Assignment
What is needed is the run of lines from the one with "dengan pelanggan luar." through the close of the data, set down exactly.

(Collected data entries)
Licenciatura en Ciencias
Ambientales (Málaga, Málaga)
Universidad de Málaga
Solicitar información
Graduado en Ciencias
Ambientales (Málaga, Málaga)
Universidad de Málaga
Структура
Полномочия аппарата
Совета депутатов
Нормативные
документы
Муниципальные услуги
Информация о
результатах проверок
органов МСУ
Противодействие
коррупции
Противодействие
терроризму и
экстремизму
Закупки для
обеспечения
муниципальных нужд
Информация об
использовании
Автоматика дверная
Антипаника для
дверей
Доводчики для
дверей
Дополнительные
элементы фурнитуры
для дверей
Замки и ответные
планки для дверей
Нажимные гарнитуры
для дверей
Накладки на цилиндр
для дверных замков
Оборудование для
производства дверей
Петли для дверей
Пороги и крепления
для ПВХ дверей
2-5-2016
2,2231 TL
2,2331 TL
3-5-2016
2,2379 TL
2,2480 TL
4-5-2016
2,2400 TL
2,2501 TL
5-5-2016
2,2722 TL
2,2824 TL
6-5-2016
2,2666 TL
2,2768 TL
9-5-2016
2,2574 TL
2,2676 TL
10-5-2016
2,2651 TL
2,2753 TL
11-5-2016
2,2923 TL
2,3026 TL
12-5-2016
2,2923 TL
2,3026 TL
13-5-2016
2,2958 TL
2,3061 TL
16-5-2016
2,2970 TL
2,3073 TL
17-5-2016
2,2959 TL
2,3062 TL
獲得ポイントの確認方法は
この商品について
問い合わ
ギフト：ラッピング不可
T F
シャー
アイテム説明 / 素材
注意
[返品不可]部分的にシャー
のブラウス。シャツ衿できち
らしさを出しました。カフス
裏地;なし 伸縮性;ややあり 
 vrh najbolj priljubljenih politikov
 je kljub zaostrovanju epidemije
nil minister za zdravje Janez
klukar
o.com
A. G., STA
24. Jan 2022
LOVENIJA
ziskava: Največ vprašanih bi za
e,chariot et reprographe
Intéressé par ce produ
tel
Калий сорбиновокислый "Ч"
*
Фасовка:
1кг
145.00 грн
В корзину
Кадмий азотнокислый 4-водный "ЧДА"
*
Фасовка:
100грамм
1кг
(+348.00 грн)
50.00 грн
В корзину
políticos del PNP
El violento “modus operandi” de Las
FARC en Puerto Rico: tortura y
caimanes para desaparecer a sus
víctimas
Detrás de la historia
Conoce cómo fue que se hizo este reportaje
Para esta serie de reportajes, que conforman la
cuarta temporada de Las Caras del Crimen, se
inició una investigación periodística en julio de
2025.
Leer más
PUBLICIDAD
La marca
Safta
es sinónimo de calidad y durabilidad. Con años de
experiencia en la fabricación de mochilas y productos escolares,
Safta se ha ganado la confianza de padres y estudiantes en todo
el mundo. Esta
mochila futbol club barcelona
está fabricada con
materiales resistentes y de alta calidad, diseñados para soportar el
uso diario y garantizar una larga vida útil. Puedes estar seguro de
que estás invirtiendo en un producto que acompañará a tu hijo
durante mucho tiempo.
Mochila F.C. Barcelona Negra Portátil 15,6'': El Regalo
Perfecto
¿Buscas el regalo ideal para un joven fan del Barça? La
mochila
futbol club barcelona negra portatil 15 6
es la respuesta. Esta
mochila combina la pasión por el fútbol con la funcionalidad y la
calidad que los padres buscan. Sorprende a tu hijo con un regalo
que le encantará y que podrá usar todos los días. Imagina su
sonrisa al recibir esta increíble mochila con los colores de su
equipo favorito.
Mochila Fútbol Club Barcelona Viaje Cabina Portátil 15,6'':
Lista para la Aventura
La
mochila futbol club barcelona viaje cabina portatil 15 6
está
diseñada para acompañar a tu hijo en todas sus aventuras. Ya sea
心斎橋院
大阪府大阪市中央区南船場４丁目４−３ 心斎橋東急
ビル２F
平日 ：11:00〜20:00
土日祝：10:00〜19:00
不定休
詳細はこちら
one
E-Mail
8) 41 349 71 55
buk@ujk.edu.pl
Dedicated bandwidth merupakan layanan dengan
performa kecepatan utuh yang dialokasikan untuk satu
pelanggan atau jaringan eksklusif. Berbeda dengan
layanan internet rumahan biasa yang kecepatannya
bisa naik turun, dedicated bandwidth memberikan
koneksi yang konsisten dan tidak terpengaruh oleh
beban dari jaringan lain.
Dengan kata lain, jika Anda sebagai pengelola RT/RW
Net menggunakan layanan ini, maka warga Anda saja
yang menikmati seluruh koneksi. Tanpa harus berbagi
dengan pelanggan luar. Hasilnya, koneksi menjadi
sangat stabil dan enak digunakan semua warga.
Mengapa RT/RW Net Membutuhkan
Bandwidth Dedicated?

Response to this exercise
dengan pelanggan luar. Hasilnya, koneksi menjadi
sangat stabil dan enak digunakan semua warga.
Mengapa RT/RW Net Membutuhkan
Bandwidth Dedicated?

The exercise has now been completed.